EXERCISE REQUIREMENTS: A word-for-word copy of the entries, with images excluded, is the expected answer.

Dataset entries:
━━━━━━━━━━
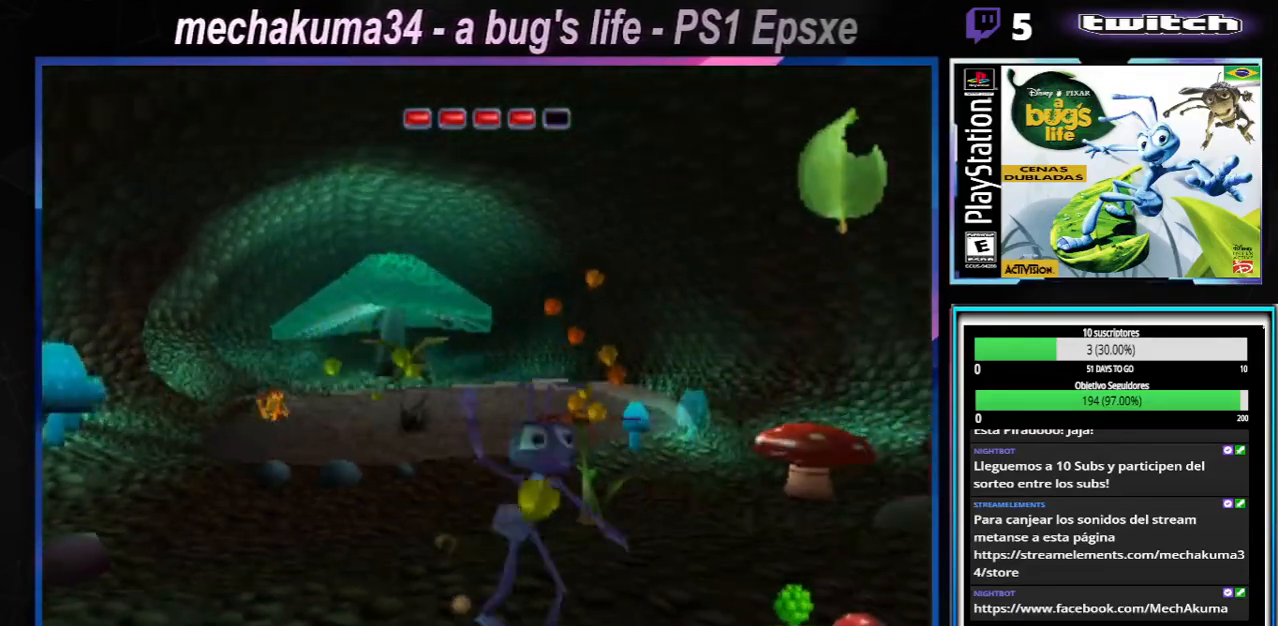
Gameplay with a controller (Xbox layout); each line is a JSON object with the inputs held at the frame after it. "events" lists button and stick changes between this image and that frame as [ms after this image, input, new state], when the widget could be followed in between. Not read: L3 R3.
{"buttons": [], "left_stick": "up-right", "right_stick": "center", "events": [[83, "X", "down"], [150, "X", "up"], [167, "R1", "down"], [250, "X", "down"], [267, "R1", "up"], [284, "X", "up"], [334, "X", "down"], [417, "left_stick", "up-right"], [450, "X", "up"]]}
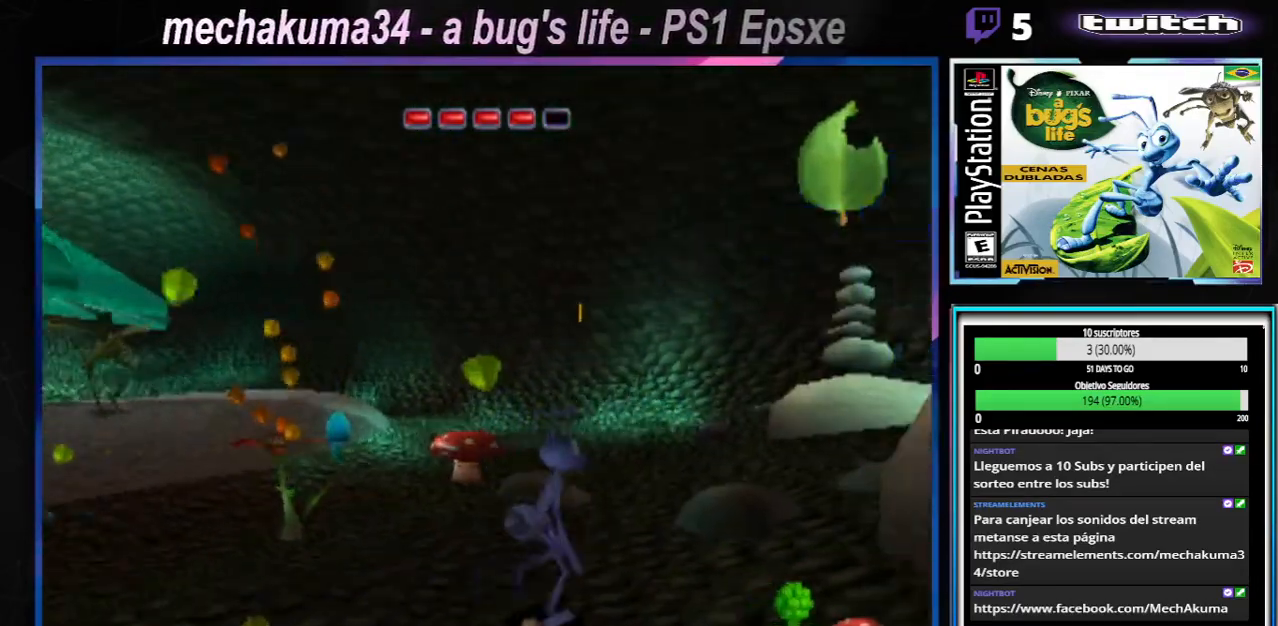
{"buttons": ["X"], "left_stick": "up-right", "right_stick": "center", "events": [[50, "X", "down"], [201, "X", "up"], [284, "X", "down"], [434, "X", "up"], [501, "X", "down"]]}
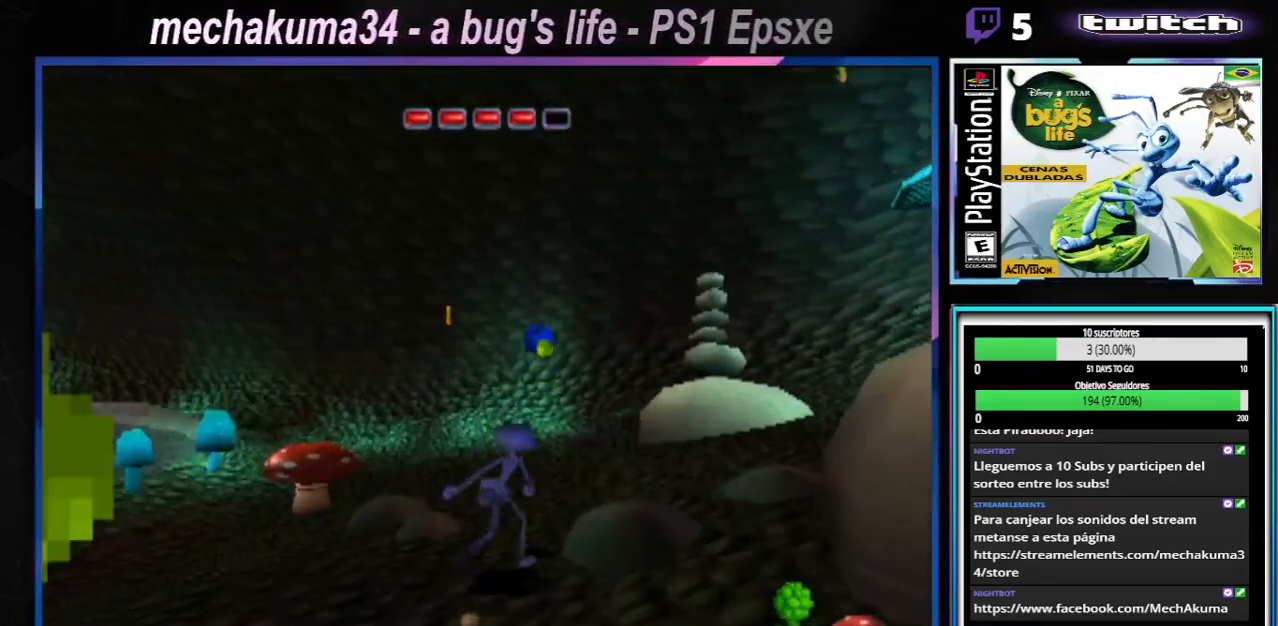
{"buttons": ["X"], "left_stick": "left", "right_stick": "center", "events": [[150, "X", "up"], [233, "X", "down"], [317, "left_stick", "left"], [384, "X", "up"], [467, "X", "down"]]}
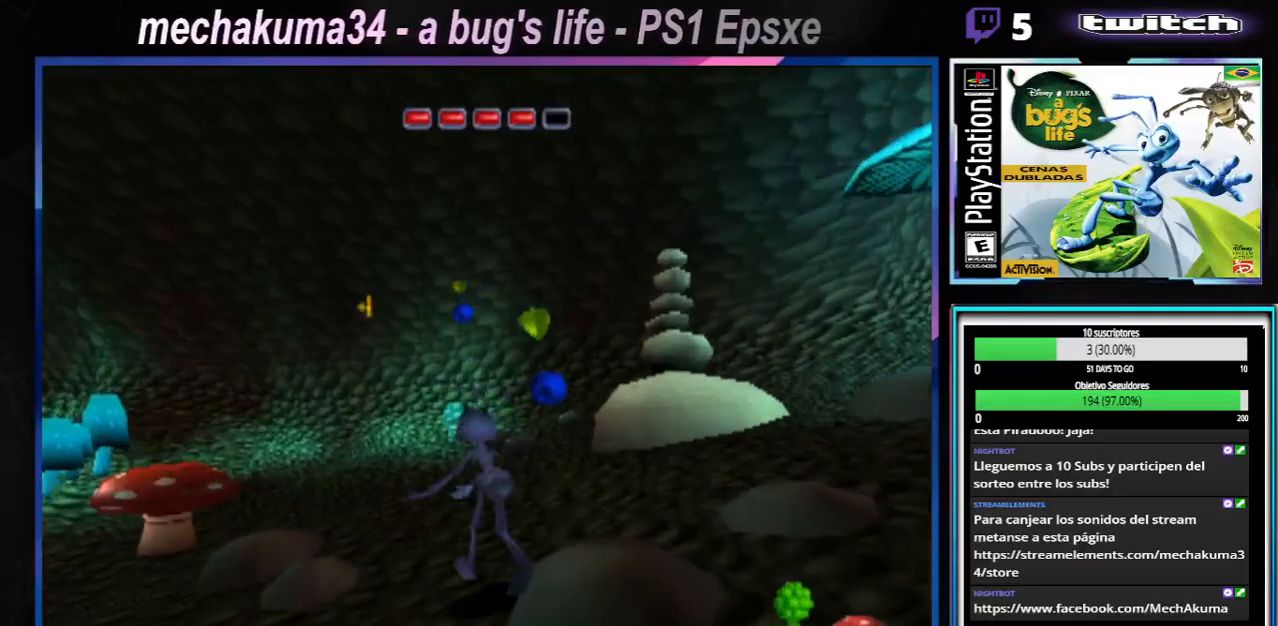
{"buttons": ["A", "X"], "left_stick": "left", "right_stick": "center", "events": [[101, "X", "up"], [201, "X", "down"], [217, "A", "down"]]}
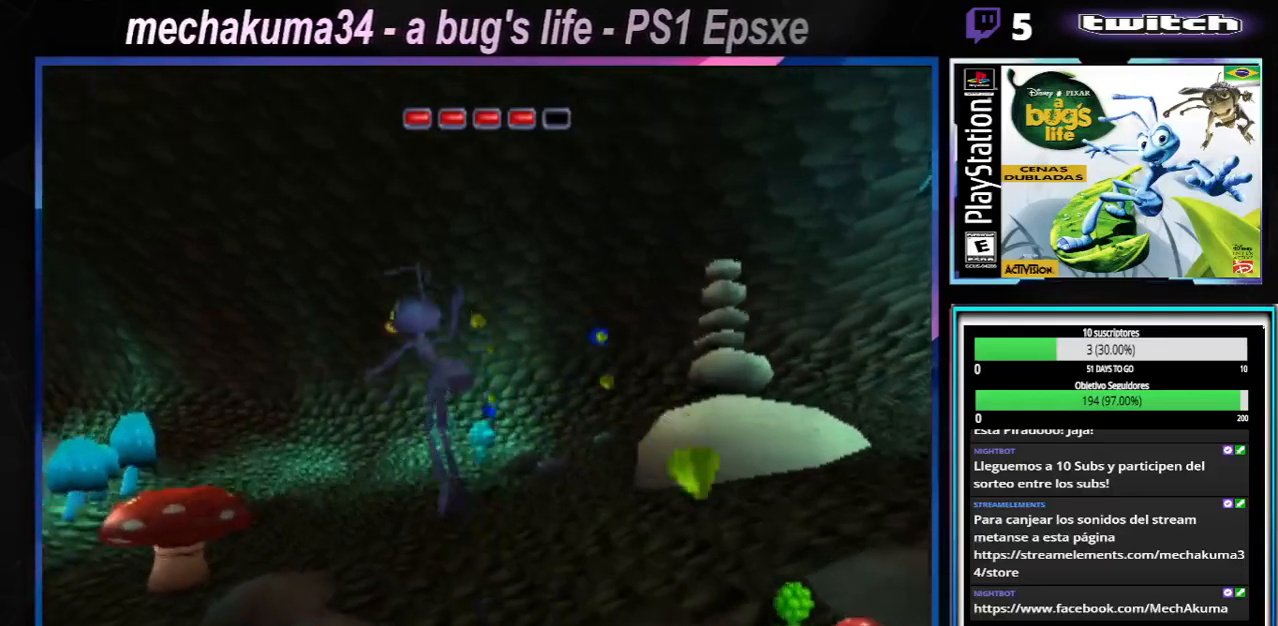
{"buttons": [], "left_stick": "left", "right_stick": "center", "events": [[33, "A", "up"], [67, "X", "up"], [150, "X", "down"], [284, "X", "up"], [334, "X", "down"], [467, "X", "up"]]}
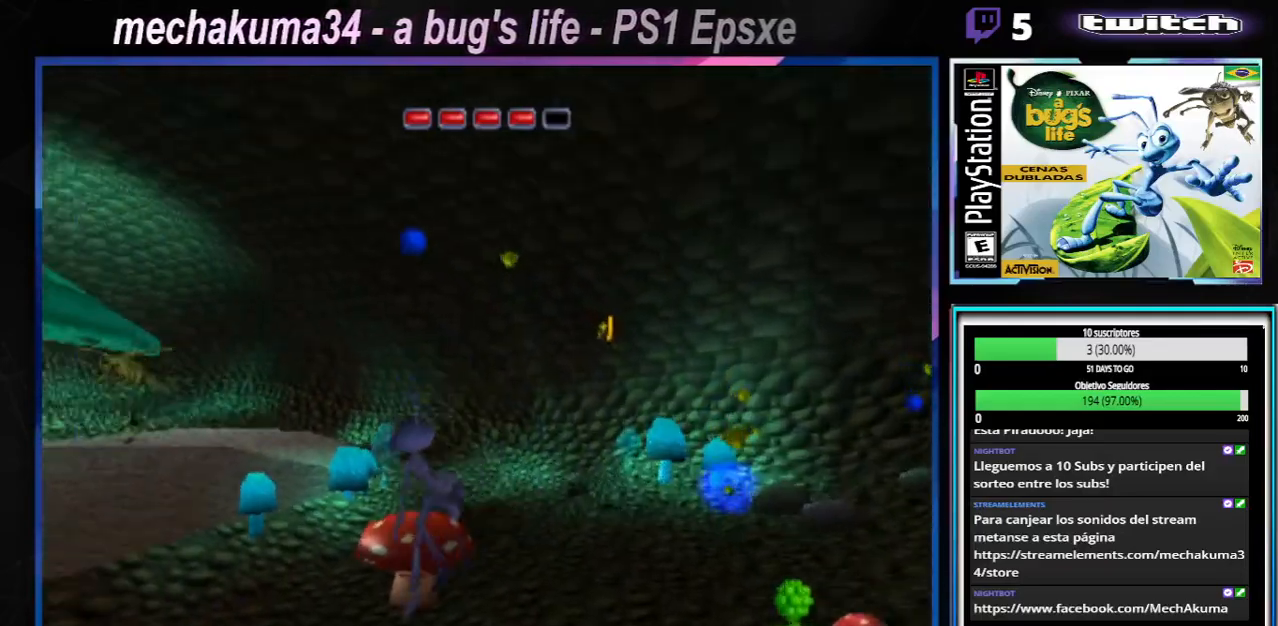
{"buttons": ["A", "X"], "left_stick": "right", "right_stick": "center", "events": [[34, "X", "down"], [134, "left_stick", "center"], [151, "X", "up"], [217, "X", "down"], [317, "A", "down"], [334, "left_stick", "right"]]}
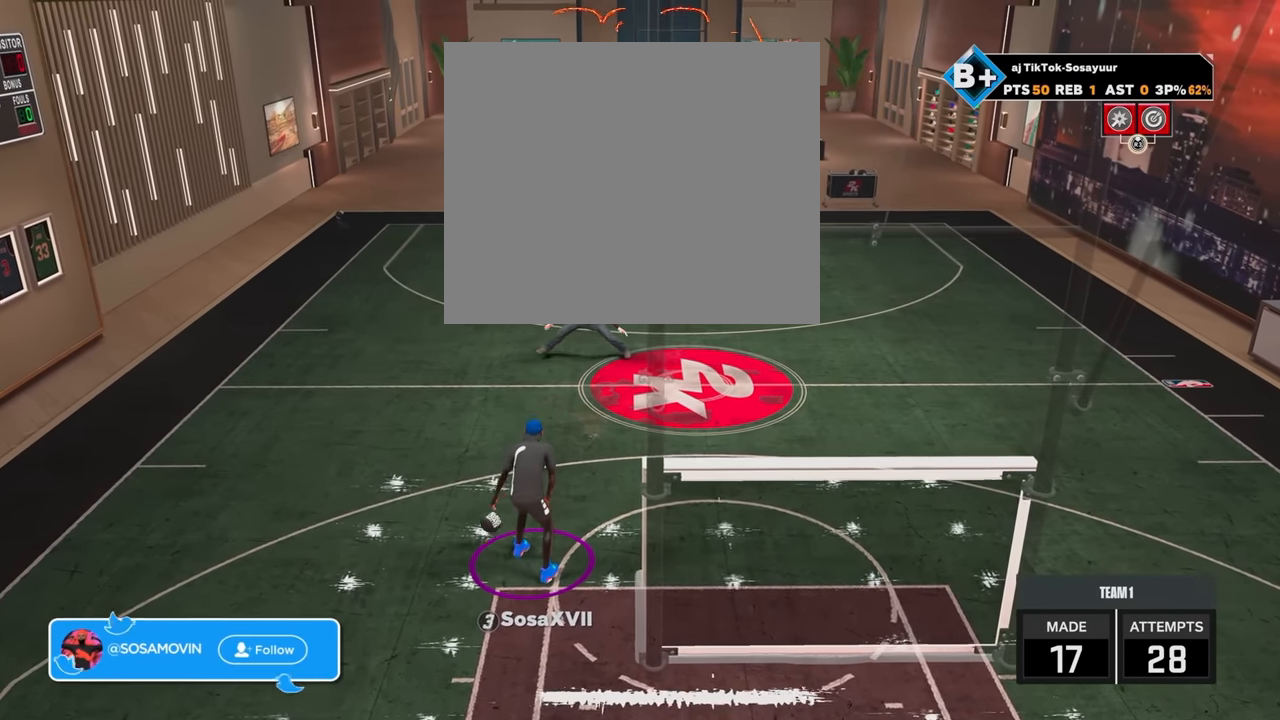
Gameplay with a controller (PlayStation layout); each line is a JSON object with the inputs held at the frame after it. "events" lists button and stick changes between this image and that frame as [ms after this image, input, new state], when the widget could be followed in between.
{"buttons": ["R2"], "left_stick": "center", "right_stick": "center", "events": []}
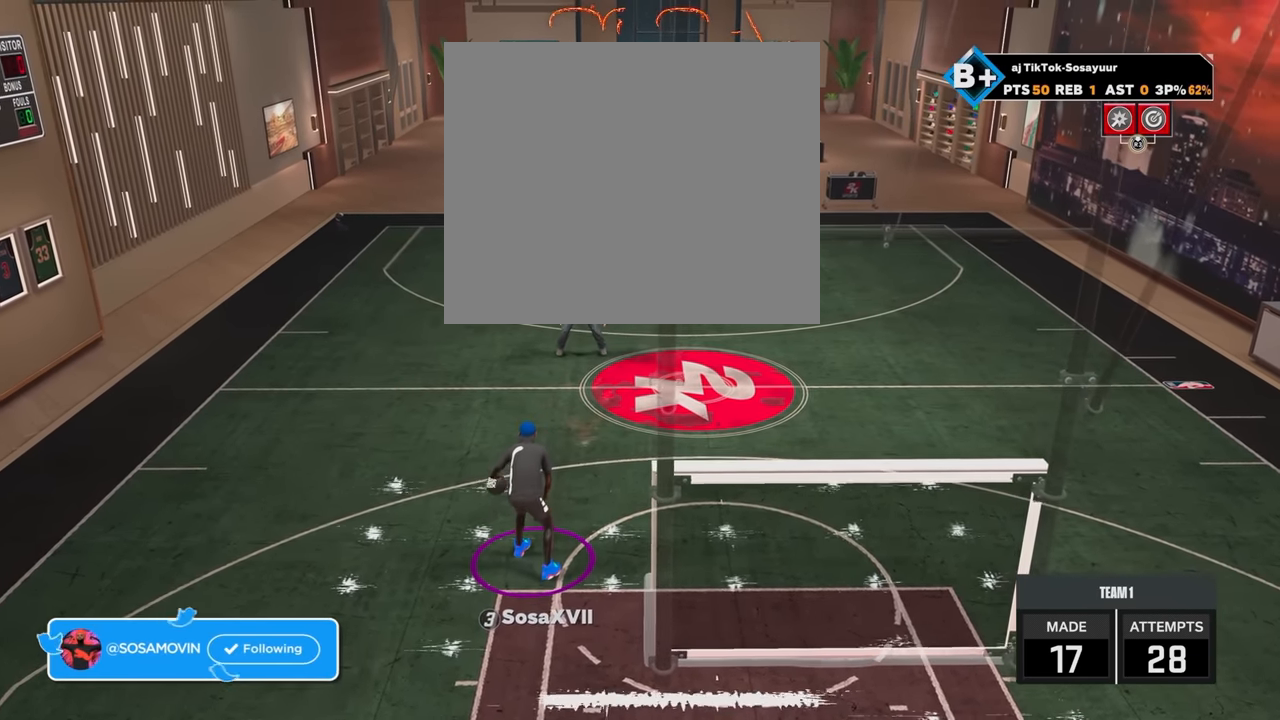
{"buttons": ["R2"], "left_stick": "center", "right_stick": "center", "events": []}
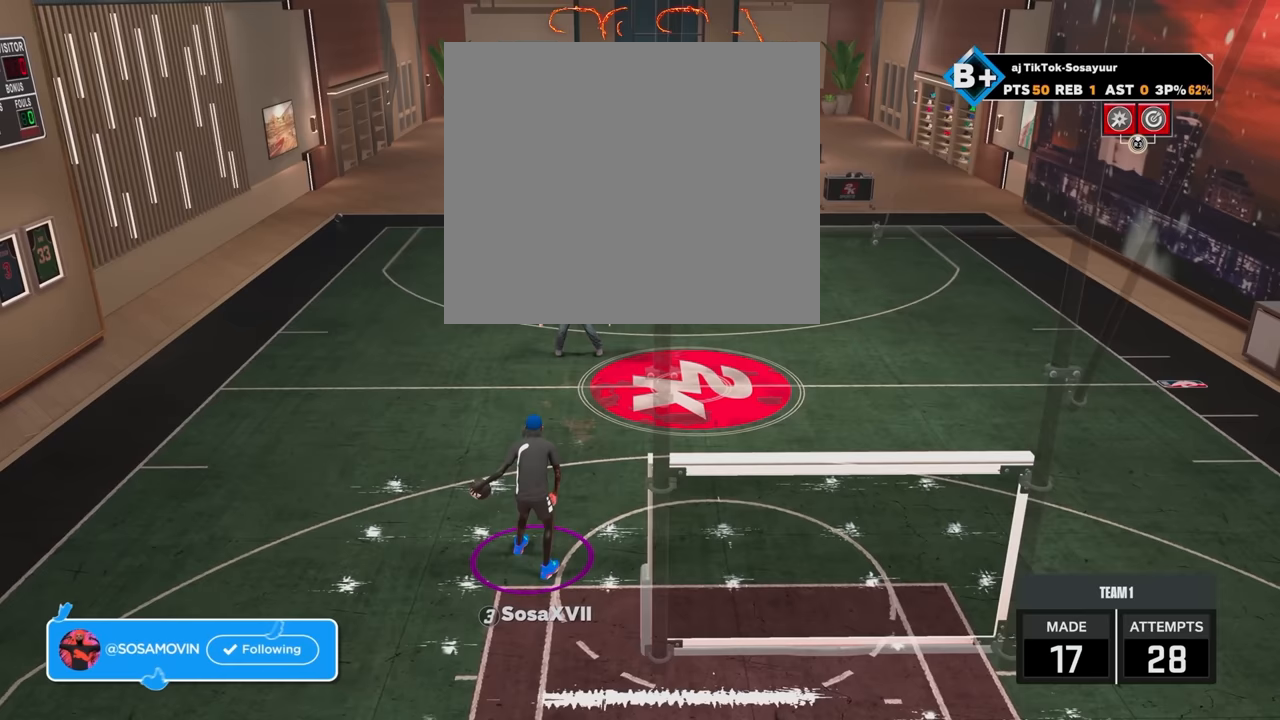
{"buttons": ["R2"], "left_stick": "center", "right_stick": "center", "events": [[300, "right_stick", "up-right"], [350, "right_stick", "center"]]}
━━━━━━━━━━
EXERCISE SOLUTION:
Gameplay with a controller (Xbox layout); each line is a JSON object with the inputs held at the frame after it. "events" lists button and stick changes between this image and that frame as [ms after this image, input, new state], when the widget could be followed in between. Not read: L3 R3.
{"buttons": [], "left_stick": "up-right", "right_stick": "center", "events": [[83, "X", "down"], [150, "X", "up"], [167, "R1", "down"], [250, "X", "down"], [267, "R1", "up"], [284, "X", "up"], [334, "X", "down"], [417, "left_stick", "up-right"], [450, "X", "up"]]}
{"buttons": ["X"], "left_stick": "up-right", "right_stick": "center", "events": [[50, "X", "down"], [201, "X", "up"], [284, "X", "down"], [434, "X", "up"], [501, "X", "down"]]}
{"buttons": ["X"], "left_stick": "left", "right_stick": "center", "events": [[150, "X", "up"], [233, "X", "down"], [317, "left_stick", "left"], [384, "X", "up"], [467, "X", "down"]]}
{"buttons": ["A", "X"], "left_stick": "left", "right_stick": "center", "events": [[101, "X", "up"], [201, "X", "down"], [217, "A", "down"]]}
{"buttons": [], "left_stick": "left", "right_stick": "center", "events": [[33, "A", "up"], [67, "X", "up"], [150, "X", "down"], [284, "X", "up"], [334, "X", "down"], [467, "X", "up"]]}
{"buttons": ["A", "X"], "left_stick": "right", "right_stick": "center", "events": [[34, "X", "down"], [134, "left_stick", "center"], [151, "X", "up"], [217, "X", "down"], [317, "A", "down"], [334, "left_stick", "right"]]}
Gameplay with a controller (PlayStation layout); each line is a JSON object with the inputs held at the frame after it. "events" lists button and stick changes between this image and that frame as [ms after this image, input, new state], when the widget could be followed in between.
{"buttons": ["R2"], "left_stick": "center", "right_stick": "center", "events": []}
{"buttons": ["R2"], "left_stick": "center", "right_stick": "center", "events": []}
{"buttons": ["R2"], "left_stick": "center", "right_stick": "center", "events": [[300, "right_stick", "up-right"], [350, "right_stick", "center"]]}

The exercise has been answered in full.